Ontology without Axioms

Abstract

“Ontology” is here treated as a part of the general theory of logica functions. Approaching ontology as a separate system with its own set of axioms and agreed principles, we avoid difficulties consequent on operating functions having different and varying domains. Such difficulties ought to be solved once and for all within the theory of apparent variables so as to make free operations with functions of different categories possible within the framework of one and the same system of logic.

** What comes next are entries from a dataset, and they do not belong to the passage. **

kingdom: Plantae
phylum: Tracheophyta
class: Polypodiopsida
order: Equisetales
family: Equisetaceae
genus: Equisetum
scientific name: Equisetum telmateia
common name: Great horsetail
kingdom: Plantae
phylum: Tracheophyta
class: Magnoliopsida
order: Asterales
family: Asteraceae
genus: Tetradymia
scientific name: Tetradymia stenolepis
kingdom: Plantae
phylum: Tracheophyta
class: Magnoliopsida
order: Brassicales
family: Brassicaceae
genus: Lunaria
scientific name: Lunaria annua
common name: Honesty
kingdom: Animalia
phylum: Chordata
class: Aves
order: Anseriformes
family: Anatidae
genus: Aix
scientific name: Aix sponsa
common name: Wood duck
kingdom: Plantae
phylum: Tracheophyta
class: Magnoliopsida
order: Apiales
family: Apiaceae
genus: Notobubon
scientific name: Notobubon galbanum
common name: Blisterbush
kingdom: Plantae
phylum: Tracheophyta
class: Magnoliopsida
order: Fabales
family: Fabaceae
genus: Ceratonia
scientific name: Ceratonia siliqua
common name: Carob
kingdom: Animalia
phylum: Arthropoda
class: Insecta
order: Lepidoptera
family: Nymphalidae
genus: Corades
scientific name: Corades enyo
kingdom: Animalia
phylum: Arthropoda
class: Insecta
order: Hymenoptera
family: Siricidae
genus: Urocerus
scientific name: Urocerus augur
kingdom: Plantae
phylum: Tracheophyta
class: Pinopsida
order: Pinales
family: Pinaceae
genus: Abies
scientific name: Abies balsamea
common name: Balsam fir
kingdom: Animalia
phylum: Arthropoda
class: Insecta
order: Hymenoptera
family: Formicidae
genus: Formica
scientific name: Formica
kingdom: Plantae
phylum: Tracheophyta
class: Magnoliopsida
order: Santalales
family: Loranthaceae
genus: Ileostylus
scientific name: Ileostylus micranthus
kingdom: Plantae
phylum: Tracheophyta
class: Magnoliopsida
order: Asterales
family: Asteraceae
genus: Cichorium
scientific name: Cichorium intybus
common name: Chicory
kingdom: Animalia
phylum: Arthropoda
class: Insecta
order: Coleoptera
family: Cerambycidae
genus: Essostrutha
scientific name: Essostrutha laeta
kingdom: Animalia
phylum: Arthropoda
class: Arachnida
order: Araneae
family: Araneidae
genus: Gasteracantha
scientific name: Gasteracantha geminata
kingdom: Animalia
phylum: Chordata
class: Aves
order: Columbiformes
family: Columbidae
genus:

Not expecting essential troubles in the problem of constructing such a theory of apparent variables, and for the time being appealing to intuition as to what can be substituted with respect to which quantifier (A criterion of the meaningfulness of expressions obtained through substitution), the speaker begins to analyse the meaning of a propositional function, i.e., a function which as the result of the substitution of a constant for the variable becomes a sentence. — Consider some expressions of type F(x), e.g.: x is divisible by 5, x is running, it is not true that x, etc. All these expressions attribute some property to x, and when the expression is written in symbols, the property is represented by the symbol placed before the left bracket, that is by the exponent of the function. On the other hand, if we consider the set of all x’s satisfying the expression F(x), then the exponent F may be treated as a symbol of some property common to all these objects, and consequently it may have in symbolic logic a function similar to that of general names in colloquial language.

This is an abstract of Kruszewski’s lecture delivered at the meeting of the Warsaw Institute of Philosophy on December 20, 1924. The report was published by B. Gawecki in “Przeglad Filozoficzny”, Vol. XXVIII (1925) in Polish — see Kruszewski [1925]. Translated from the Polish by Ewa Jansen.